Le Livre de Kells est un roman labyrinthe qui nous remet face à notre jeunesse, nos engagements, nos doutes, nos valeurs. Comment faire perdurer nos engagements avec le temps. Comment les transformer sans les trahir.

Kells est devenu Sorj Chalandon, journaliste-reporter-écrivain.

Kells enfant des rues, luttant pour sa survie souvent par la violence, a réussi à se réconcilier avec l’humanité.

Cette humanité qui est la vertu cardinale de Sorj Chalandon.

Sorj Chalandon naît le 16 mai 1952 à Tunis. Son prénom de naissance est Georges ; il fait plus tard des démarches pour le modifier à l’état-civil en Sorj, qui correspond à la manière dont l’appelait sa grand-mère.

Son enfance est marquée par la violence et la mythomanie de son père, qu’il décrit dans son roman Profession du père. Il souffre alors de bégaiement, ce qui lui inspire son premier roman, Le Petit Bonzi.

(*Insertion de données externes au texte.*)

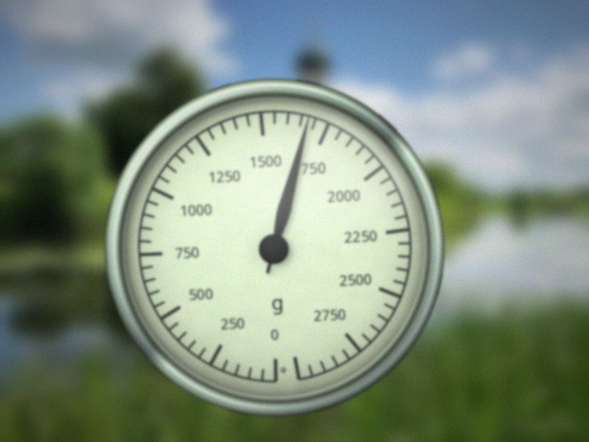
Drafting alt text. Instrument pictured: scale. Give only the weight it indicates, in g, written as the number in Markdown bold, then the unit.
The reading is **1675** g
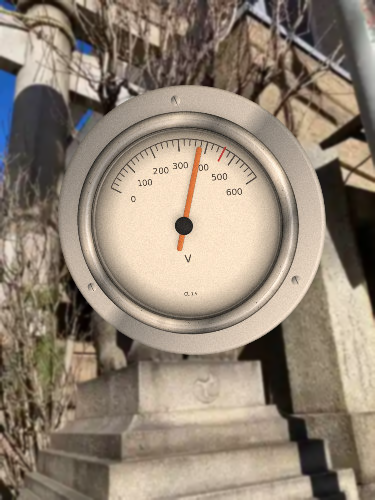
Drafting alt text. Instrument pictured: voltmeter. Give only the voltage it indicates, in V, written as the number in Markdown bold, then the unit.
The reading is **380** V
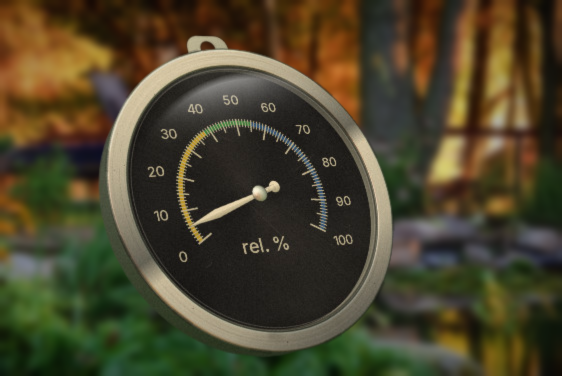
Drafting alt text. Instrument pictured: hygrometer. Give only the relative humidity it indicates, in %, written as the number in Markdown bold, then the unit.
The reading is **5** %
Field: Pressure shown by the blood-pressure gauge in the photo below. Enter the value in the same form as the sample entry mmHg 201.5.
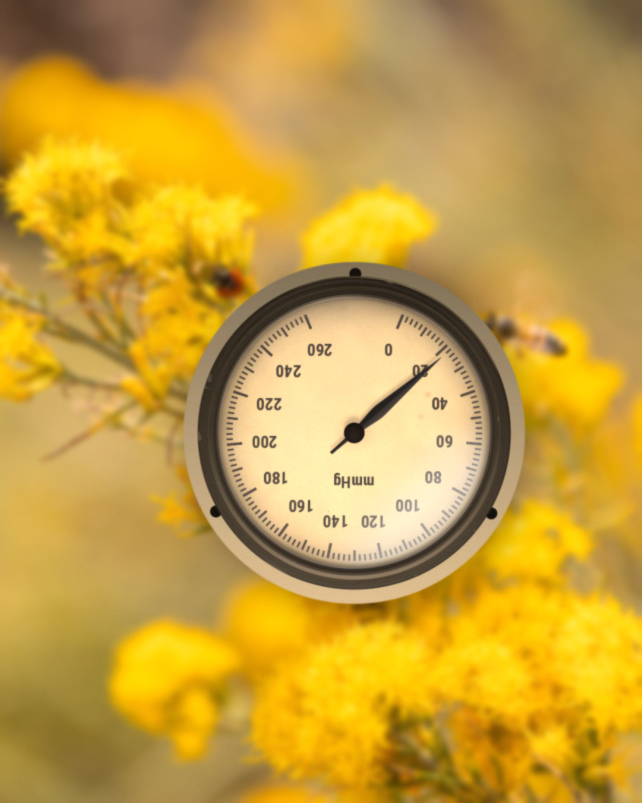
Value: mmHg 22
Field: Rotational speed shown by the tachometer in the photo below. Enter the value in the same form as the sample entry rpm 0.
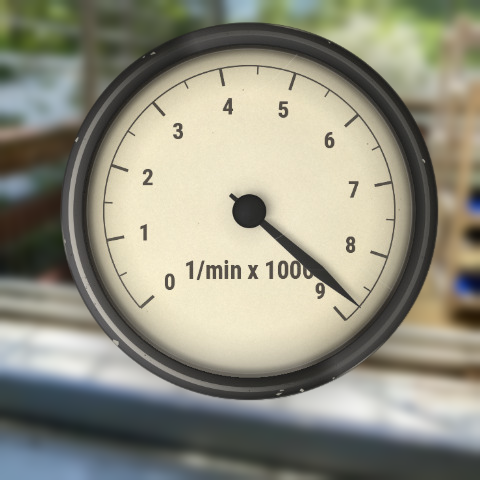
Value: rpm 8750
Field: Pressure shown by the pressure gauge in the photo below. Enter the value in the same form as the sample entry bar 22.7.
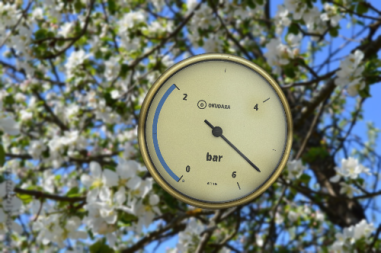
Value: bar 5.5
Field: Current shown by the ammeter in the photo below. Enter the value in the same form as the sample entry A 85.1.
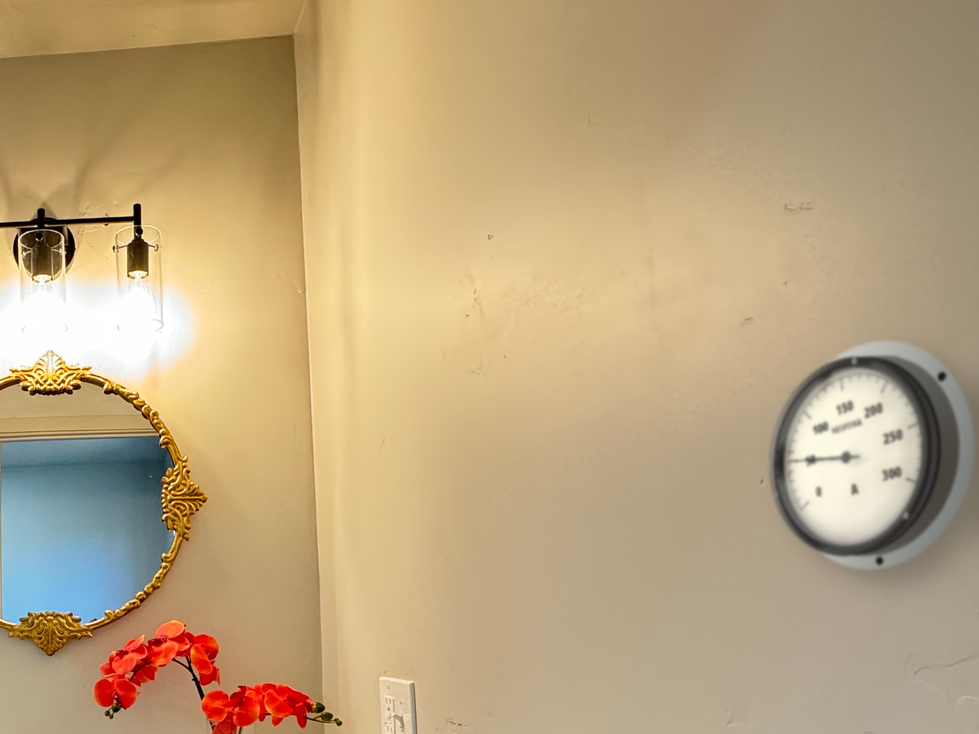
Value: A 50
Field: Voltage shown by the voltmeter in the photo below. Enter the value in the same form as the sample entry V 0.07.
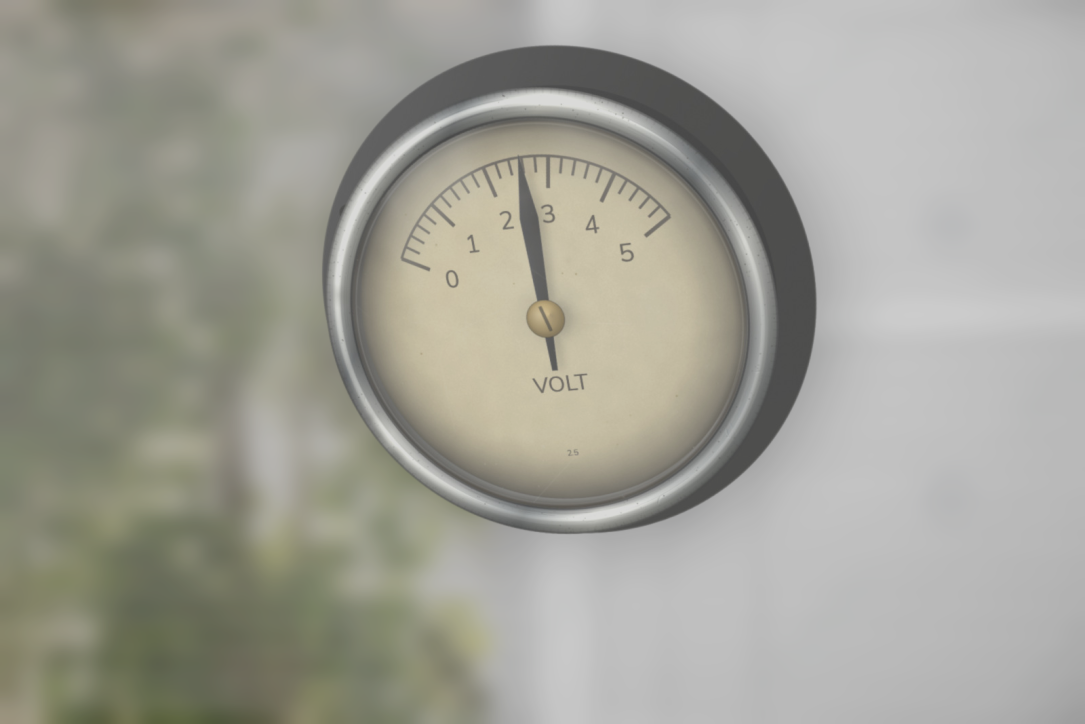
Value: V 2.6
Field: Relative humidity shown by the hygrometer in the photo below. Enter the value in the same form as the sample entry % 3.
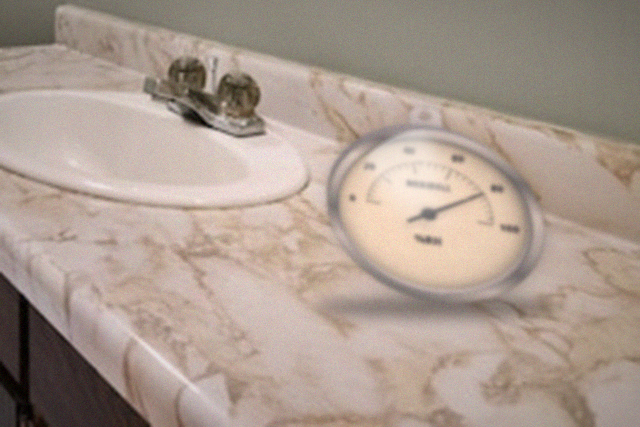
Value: % 80
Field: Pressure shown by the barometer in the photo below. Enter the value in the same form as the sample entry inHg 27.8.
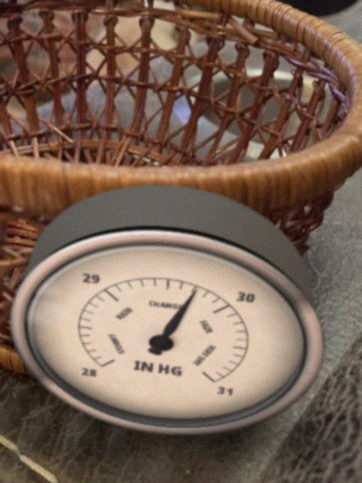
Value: inHg 29.7
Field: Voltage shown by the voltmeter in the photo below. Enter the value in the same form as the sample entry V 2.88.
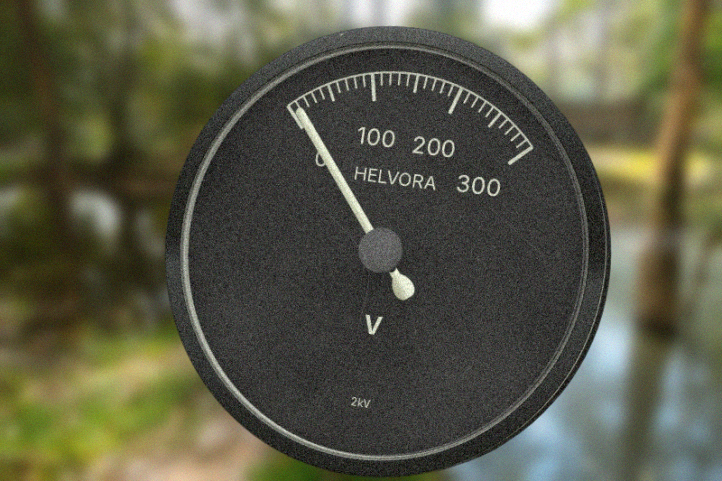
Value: V 10
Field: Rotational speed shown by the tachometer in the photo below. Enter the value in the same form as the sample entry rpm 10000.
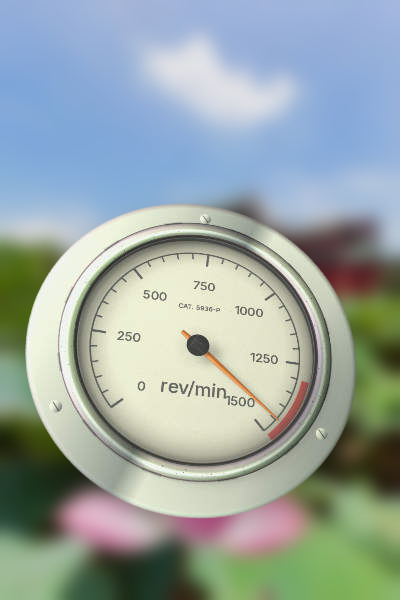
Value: rpm 1450
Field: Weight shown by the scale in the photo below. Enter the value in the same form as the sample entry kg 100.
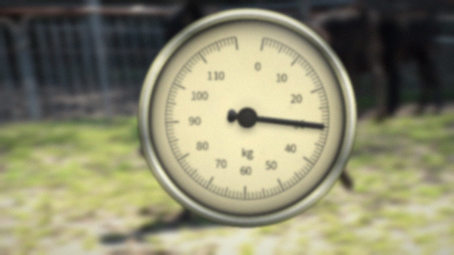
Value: kg 30
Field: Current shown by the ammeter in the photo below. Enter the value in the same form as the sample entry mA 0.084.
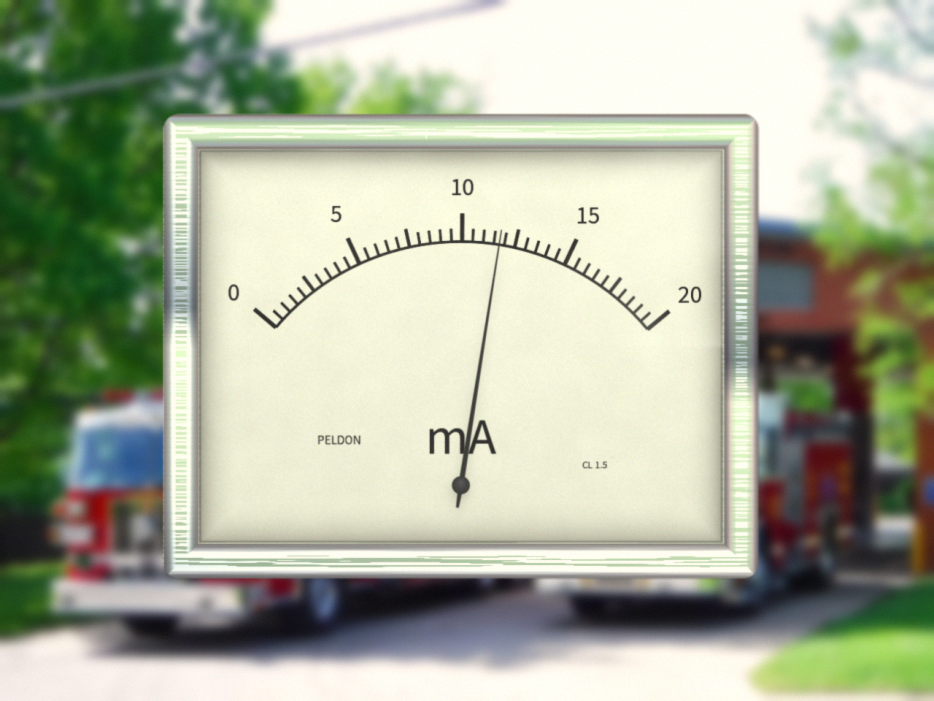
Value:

Bien que la majorité soit alors à 21 ans, il obtient son émancipation à 17 ans et quitte sa famille

En 1973, il entre par la petite porte au quotidien Libération, au moment de sa création, et y restera journaliste salarié jusqu’en février 2007. Alors infirmier dans un hôpital psychiatrique, Sorj Chalandon y est tout d’abord monteur, puis a couvert, en 1974, en tant que dessinateur de presse, le premier procès de Pierre Goldman, qui devient son ami fidèle et le rejoint en 1976 à la rédaction de Libération.

Devenu rapidement grand reporter, Sorj Chalandon est en 1982 le premier journaliste occidental, selon Libération, à rendre compte du massacre de Hama, en Syrie, sous pseudonyme. En 1986, il témoigne du succès populaire du chanteur Jean-Jacques Goldman. Egalement chroniqueur judiciaire, puis rédacteur en chef adjoint de ce quotidien, il est l’auteur de reportages sur l’Irlande du Nord et sur le procès de Klaus Barbie qui lui ont valu le prix Albert-Londres en 1988

Entre 2007 et 2009, Sorj Chalandon devient formateur régulier au Centre de formation des journalistes à Paris

En août 2009, Sorj Chalandon est embauché comme journaliste au Canard enchaîné, en charge de la rubrique « La Boîte aux images » et critique de cinéma.